This is one Roman tourist site that I had ignored for many years, but it was smack dab in the center of three food related venues I wanted to see on this particular trip, so I thought it was about time for me to take a look around it. As it happened there was a small cafe within the Castel, so in a minor way it became food related itself. However, that is not the reason to visit this Roman site.
What started out as a mausoleum for Emperor Hadrian in 138 AD, and where succeeding emperors were also interred, concluding with Caracalla’s ashes in 217 AD; Castel Sant’ Angelo ultimately became a papal fortress in the 14th century, after being converted to a military fortress in 401 AD. The Pons Aelius that crossed the Tiber and faced directly into the mausoleum is now known as the Ponte Sant’ Angelo, but more about that later.

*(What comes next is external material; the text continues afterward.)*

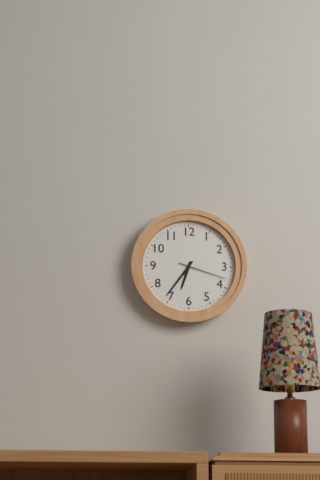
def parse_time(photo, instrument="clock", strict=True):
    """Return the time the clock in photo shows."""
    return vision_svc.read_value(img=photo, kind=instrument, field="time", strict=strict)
6:36:18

The fortress, added later then rebuilt, clearly surrounds the original mausoleum and the span of centuries is quite noticeable as you look at the two walls, side by side.
The outer walls form a pentagon that is unique on the map of Rome and no mater how bad you are with directions, you can always find this site, just follow the river and you’ll see it. Speaking of the Tiber river, that reminds me of the compelling reason to visit Castel Sant’ Angelo.

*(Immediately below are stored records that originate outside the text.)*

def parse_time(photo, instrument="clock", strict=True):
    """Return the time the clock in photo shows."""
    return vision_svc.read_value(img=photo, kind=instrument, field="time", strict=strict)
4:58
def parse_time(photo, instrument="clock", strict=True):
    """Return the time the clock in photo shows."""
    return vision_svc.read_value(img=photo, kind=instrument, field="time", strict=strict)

The wonderful cityscapes of Rome, as seen from the Castel, make beautiful photographs.
From the terrace of the cafe you can take a lovely framed photo of nearby edifices by shooting your photograph through one of the windows. If that doesn’t appeal to you, just sit down, order a drink, and enjoy the shade on a hot day.
Other ways to beat the heat would be to walk back down through the tunnels that took you into the building, or go back inside and tour the art museum. Sorry, photographs were not allowed. You could always try jumping into the old cistern if it still contains water, but I somehow doubt that would work for several reasons, including the number of guards.